Gli On Moroni e Ricevuto aderiscono a Forza Italia, questi due deputati eletti nelle liste di Forza Italia come esponenti del nuovo psi hanno lasciato il partito ed aderito al movimento di Berlusconi.
Le motivazioni della scelta non sono chiare, secondo alcune comunicazioni la scelta sarebbe in polemica con la continuazione dell’asse DC - Nuovo Psi dimostratosi fallimentare alle ultime elezioni. Queste adesioni seguono a quelle di Della Vedova e Stefania Craxi eletti in rappresentanza dei loro movimenti politici nelle liste di Berlusconi, pertanto c’è da capire come mai l’ex premier trattiene i riformisti e tenta di rinforzare le proprie file all’interno del partito? La scelta di non avere un progetto politico valido di area riformista ha già penalizzato la CdL alle elezioni politiche infatti molti esponenti ed elettori di tale area sono passati all’Unione o nella Rosa nel Pugno o in altri gruppi come i socialisti decretando la vittoria del centro sinistra. Considerato questo sarebbe opportuno capire perché non si dia retta a chi da anni propone la nascita di un soggetto politico che unisca i laici e riformisti presenti nella coalizione. Certamente tale prospettiva penalizzerebbe FI, di poco, ma agevolerebbe la coalizione di molto, ed allora perché? Penso sia opportuno considerare l’interno di Fi in quanto da tempo e ancor di più dopo il fallimento elettorale c’è chi si sta movendo per controllare il partito in Lombardia e di conseguenza in Italia.

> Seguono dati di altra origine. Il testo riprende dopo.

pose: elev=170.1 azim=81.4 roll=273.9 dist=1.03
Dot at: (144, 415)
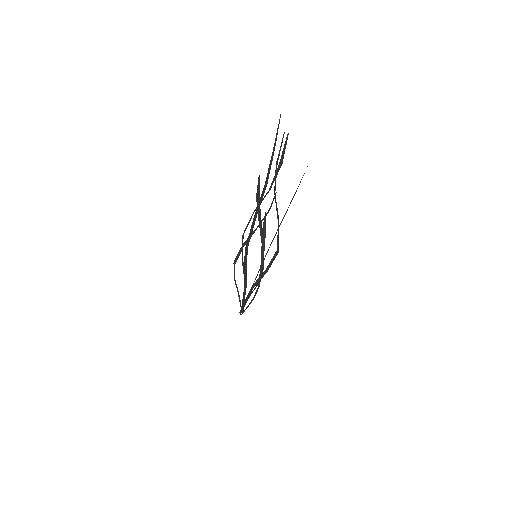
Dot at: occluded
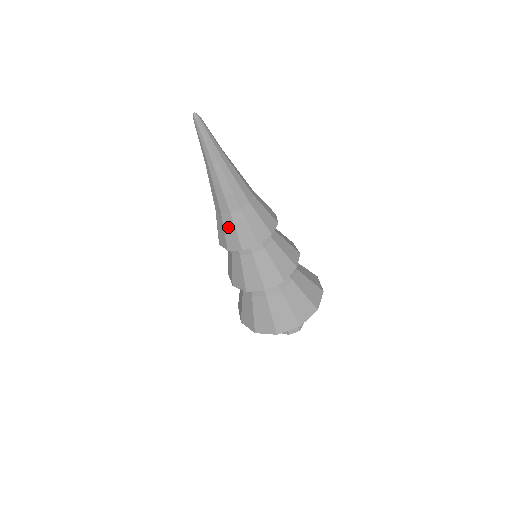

Questo tizio non solo non ha agevolato la coalizione, ma in più di un’occasione per tutelare i propri interessi lobbistici ha portato danni. Ora che fare, nell’immediato per le comunali sarebbe opportuno usare il voto disgiunto sostenere per il consiglio liste laiche nella CdL e per sindaci votare esponenti riformisti fuori dia Poli come Crespi (socialisti liberaldemocratici) a Milano o De Santis (ecologisti) a Roma. Per il poi vedremo o si avrà un corretto rapporto o si devono aprire altre vie!

In più occasioni e modi si è tentato di rilanciare il dibattito sul ruolo e la collocazione dei laici nella CdL, ma sul cammino di qualunque progetto di tale area si sono sempre abbattuti ostacoli posti da Forza Italia non ultimo il maggior numero di seggi, per diritto di tribuna, concessi alla Dc la quale và a prendere i voti in un’area già molto coperta nella colazione. Avere un decente numero di deputati tali da costituire una forte componente unita all’interno del gruppo misto, poteva essere uno stimolo per discutere sulla collaborazione politica ed elettorale. Ma ciò non è stato ed i perché non sono chiari!